Trovo giustissimo che si sia pensato di istituire una giornata mondiale su questo enorme problema sociale e troppo spesso famigliare sperando che questa iniziativa riesca a scuotere le coscienze di chi pensa di mostrare la propria
Bell’articolo e soddisfacente la descrizione dell’evento.Questo è uno dei grandi problemi che ancora affligge la nostra e molte altre società e si spera che, attraverso queste iniziative, la cosa venga sensibilizzata e combattuta come si deve. Complimenti Nando!
la violenza sulle donne nn dovrebbe esistere,come sui bambini. Tante parole sono state dette e scritte ,ma noi donne continuiamo a subire,subire con violenze fisiche che psichicghe che fan ancor piu’ male.ma se ci si ribella ancor peggio. Non ci son parole,non ci son frasi per alleviare tutto cio’… ma tu uomo ricorda che sei nato da una donna,donna che i ha dato la vita,ti ha dato l’amore,ti ha dato tutto. voglio semplicemente ringraziare Nando per quello che ha scritto con dei semplici versi che mi sono stati donati per regalarli ad altre donne e per far riflettere gli uominisu come siamo noi donne .
“Siamo come diamanti
uniche e preziose
Il dono piu’ bello
che avessimo potuto ricevere
è quello di essere cio’ che siamo
DONNE
Chi dice donna dice DANNO
ed è vero perche’
DANNO la vita
DANNO la speranza
DANNO il coraggio
DANNO il conforto
DANNO se stesse per AMORE
grazie Nando del bellissimo articolo che con la penna del cuore ci hai scritto
un articolo che mette in risalto
la demenza umana.
la violenza è ciò che nessuno vorrebbe mai subire, speciamente quella fatta a donne e bambini.

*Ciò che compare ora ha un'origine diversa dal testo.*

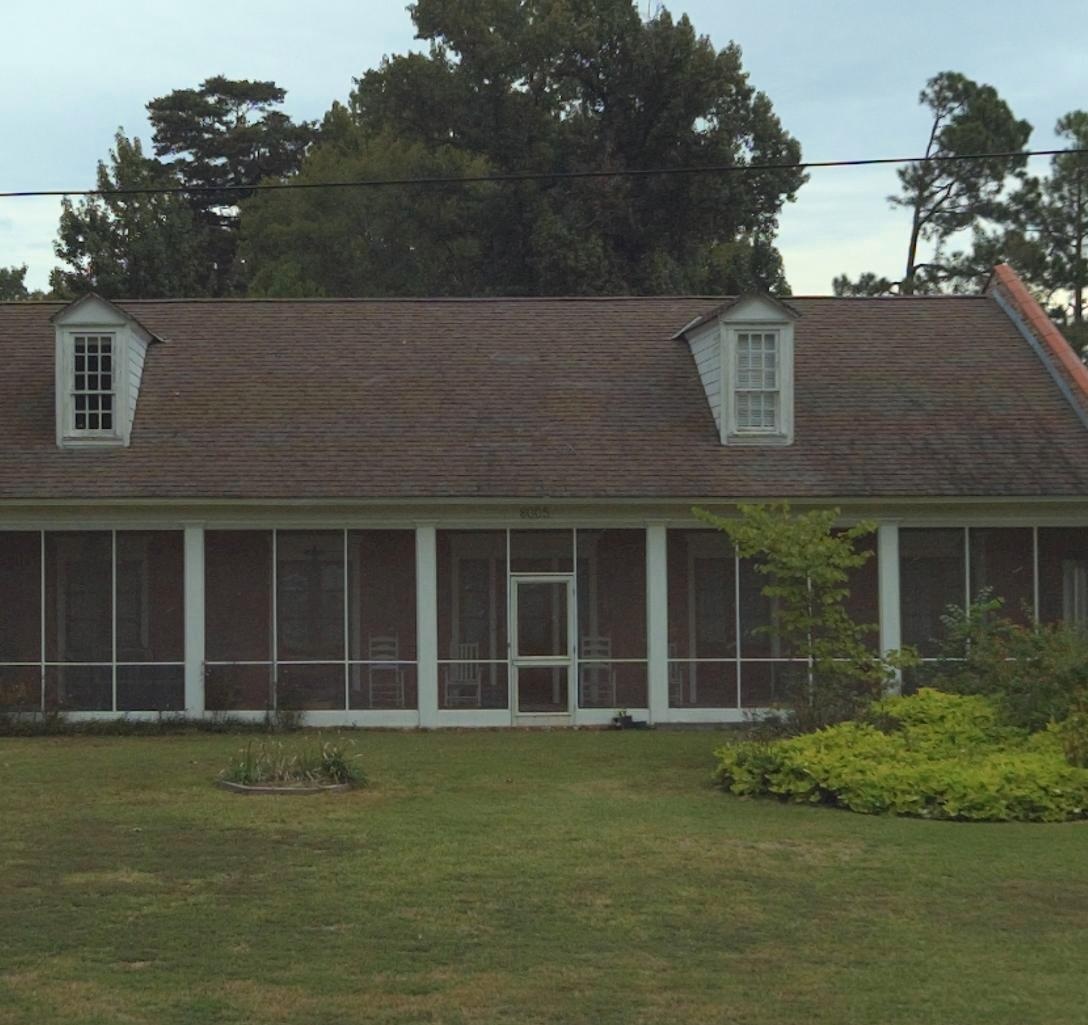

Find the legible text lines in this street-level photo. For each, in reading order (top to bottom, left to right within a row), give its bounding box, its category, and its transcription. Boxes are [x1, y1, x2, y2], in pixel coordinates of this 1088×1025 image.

[519, 506, 551, 519] StreetNumber: 8005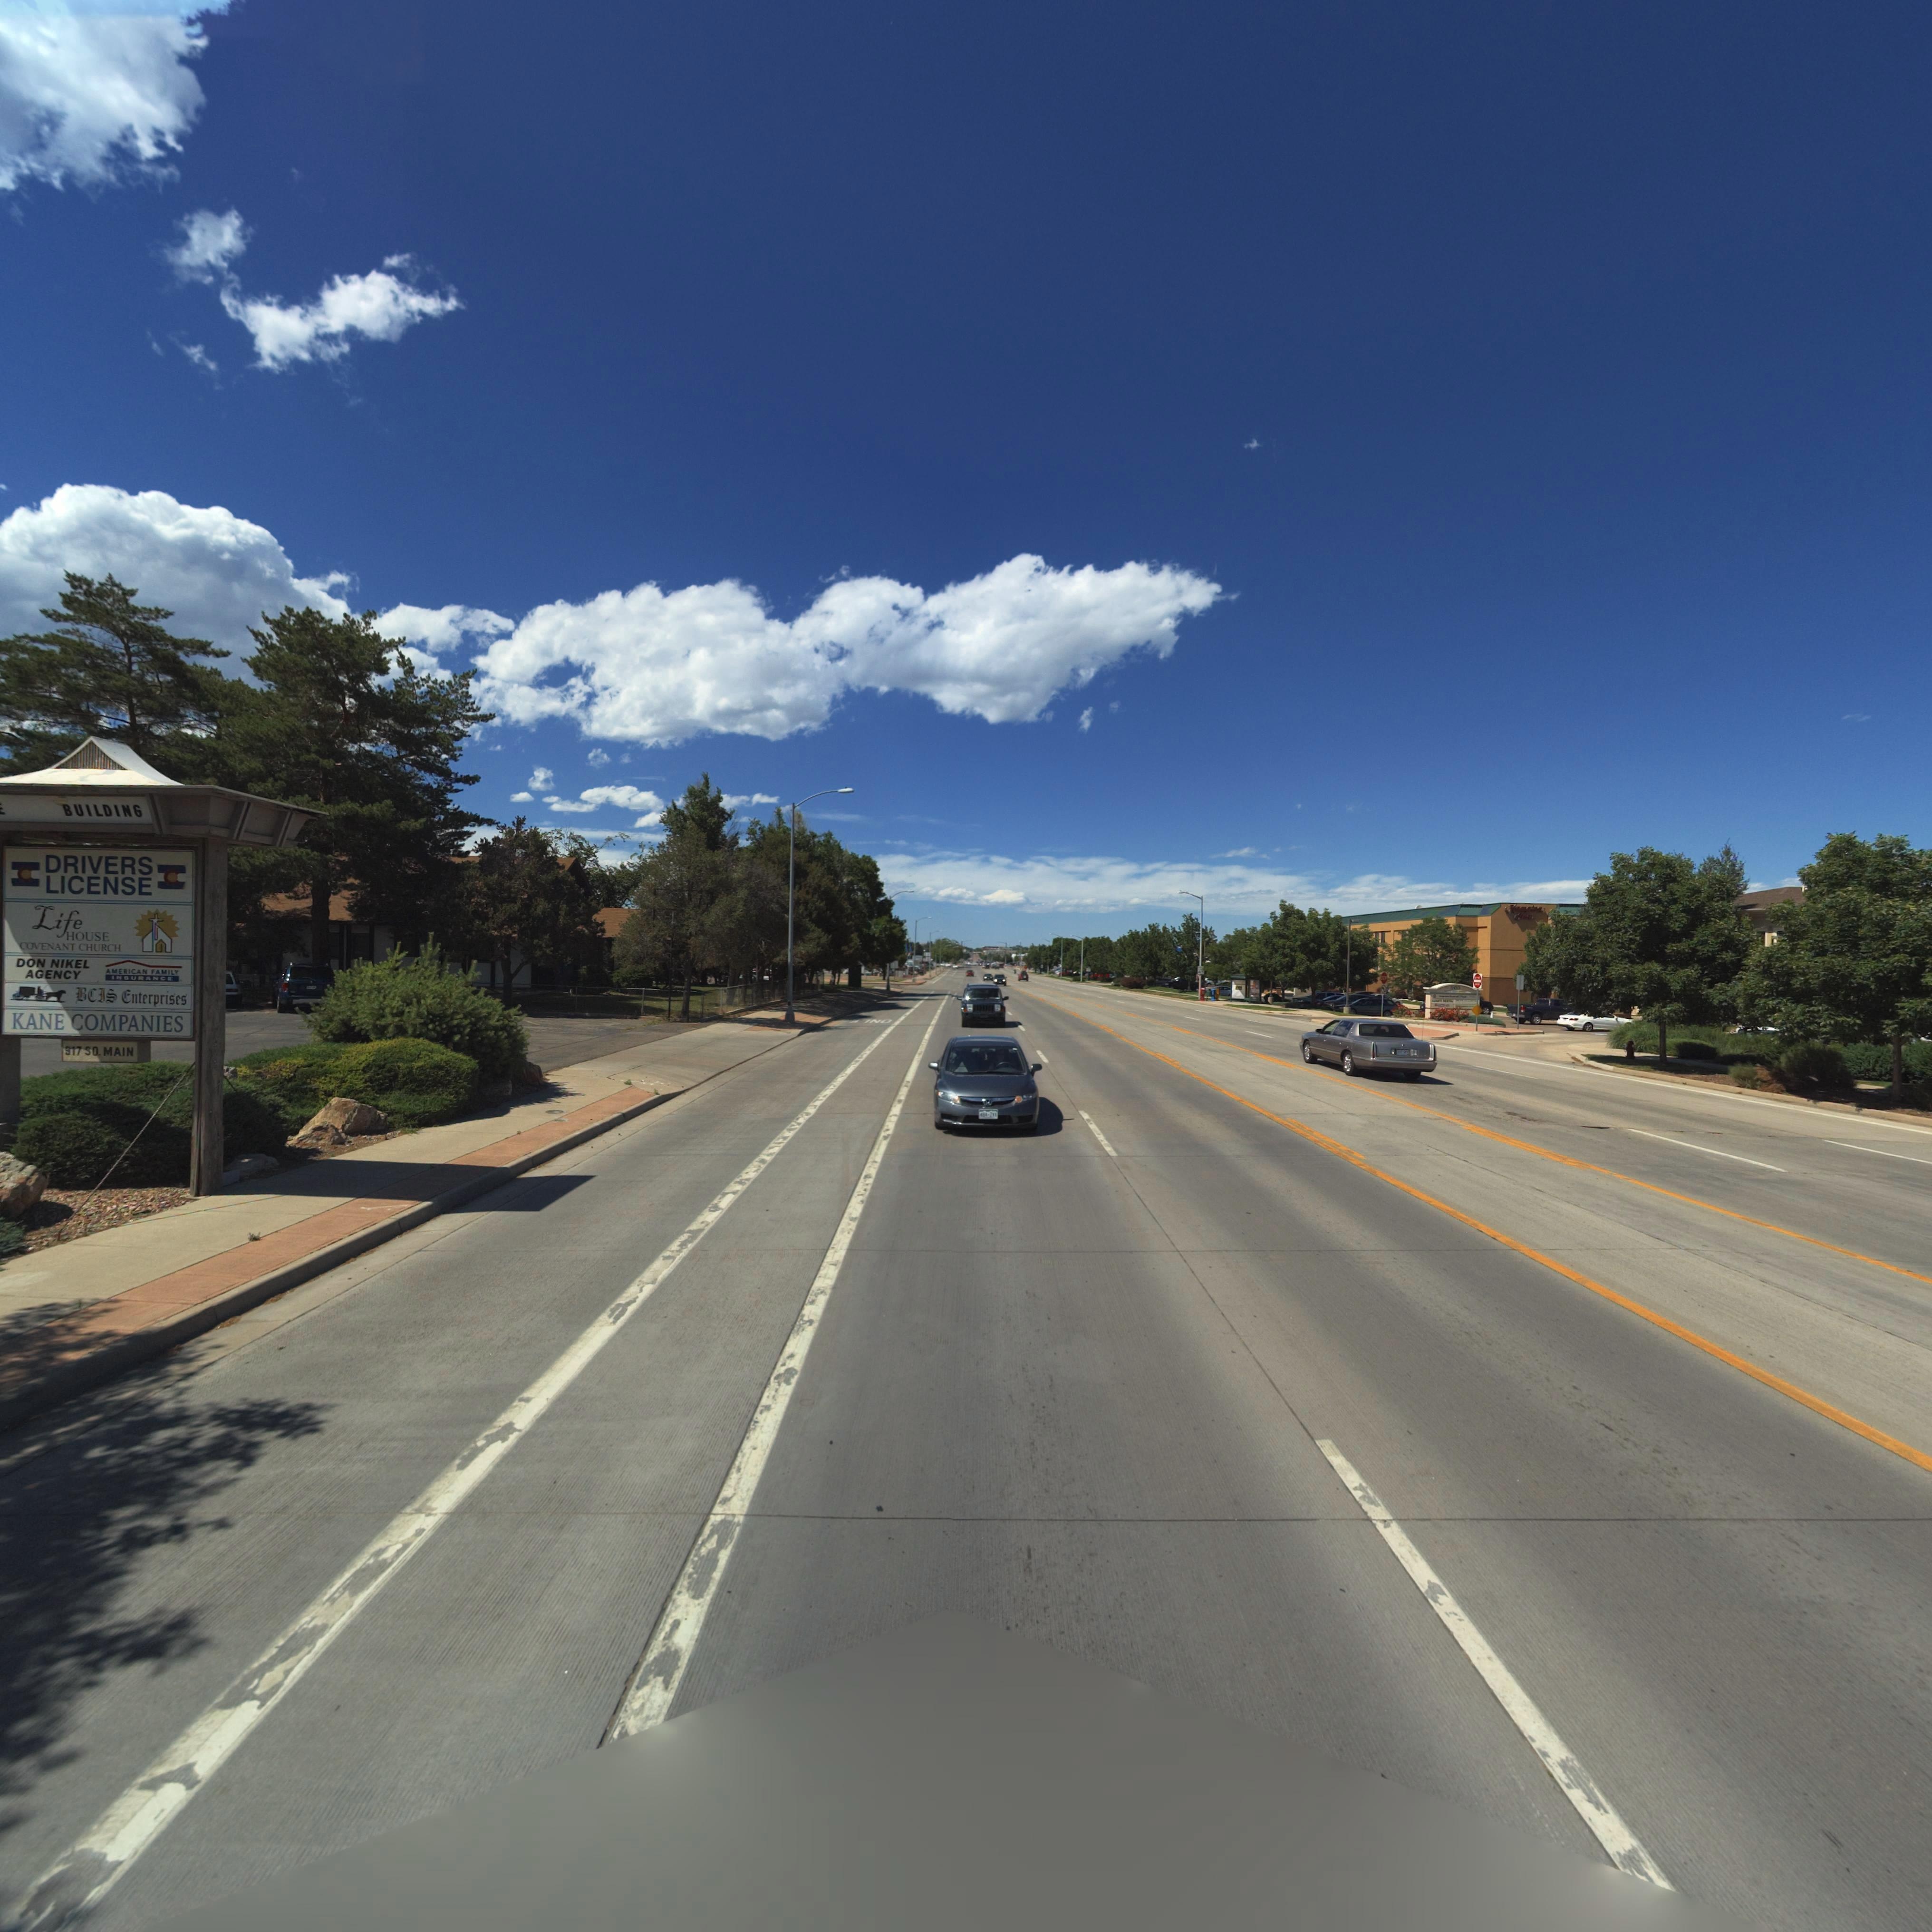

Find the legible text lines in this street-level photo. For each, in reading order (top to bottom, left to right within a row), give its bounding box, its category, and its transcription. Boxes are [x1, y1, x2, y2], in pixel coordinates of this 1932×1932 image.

[45, 854, 153, 875] BusinessName: DRIVERS
[44, 874, 153, 896] BusinessName: LICENSE
[31, 904, 84, 939] BusinessName: Life
[66, 930, 110, 942] BusinessName: HOUSE
[19, 942, 122, 952] BusinessName: COVENANT CHURCH
[105, 968, 179, 975] BusinessName: AMERICAN FAMILY
[111, 975, 173, 981] BusinessName: INSURANCE
[1450, 985, 1460, 990] StreetNumber: 900
[75, 986, 187, 1007] BusinessName: BCIS Enterprises
[11, 1012, 183, 1032] BusinessName: KANE COMPANIES
[64, 1045, 82, 1056] StreetNumber: 917
[84, 1045, 134, 1057] StreetName: SO* MAIN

queste iniziative si spera che possano fare breccia, sicuramente la strada è lunga ma bisogna insistere.
La violenza sulle donne deve essere paragonata ad un crimine contro l’umanità come quelli di guerra.Non è assolutamente ammissibile che continue violenze materiali e psicologiche sulle donne continuino a rimanere chiuse all’interno delle mura domestiche in quello che dovrebbbere essere il luogo più sicuro per eccellenza:la casa. Iniziative come quelle dell’Ateneo romano servono a sensibilizzare e mantenere alto il problema della violenza sulle donne. Grazie
Importantissimo articolo dedicato ad una ricorrenza importante.Nessuna nazione al mondo può e deve tollerare atrocità come quelle inflitte alle bambine che come ricordava lei vengono marchiate a vita. Non da meno è la violenza quotidiana all’interno delle mura domestiche.E non meno gravi sono le violenze psicologiche ferite che non rimargineranno mai. Auguriamoci che i governi di tutti i paesi della terra si impegnino per eliminare questo dramma umano.Grazie per la sensibilità e la comprensione dimostrata nei confronti dell’universo femminile e grazie a tutti partecipanti alla bella iniziativa .
Questo della violenza sulle donne è un tema che dovrebbe sensibilizzare tutti a porre fine a queste atrocità.
Nonostante questo, sono ancora molti i casi di maltrattamenti di ogni genere nel mondo.
Speriamo che giornate come quella descritta riescano a diffondere sempre di più la volontà di debellare tutto ciò e a far sì che questa volontà si imponga del tutto nella nostra società.
Da uomo, va tutta la mia attenzione all’universo, così importante, della “DONNA”, senza distinzione alcuna.
Riconoscendole un ruolo importantissimo al pari dell’uomo, essendone il naturale complemento.
A proposito della pratica delle mutilazioni, speriamo che l’attenzione mondiale verso questo problema, faccia desistere, con la dovuta opera di convincimento, che l’infliggere delle mutilazioni alle bambine prima, e donne dopo, è una pratica “insensata e ingiusta” commessa sul corpo della DONNA.
Grazie Nando, puntuale e, come al solito, una descrizione esatta, curata nei minimi particolari, l’iniziativa che abbiamo tenuto a Torvergata.
La tua sensibilità verso questo tema, possa essere di esempio a tutti gli altri uomini.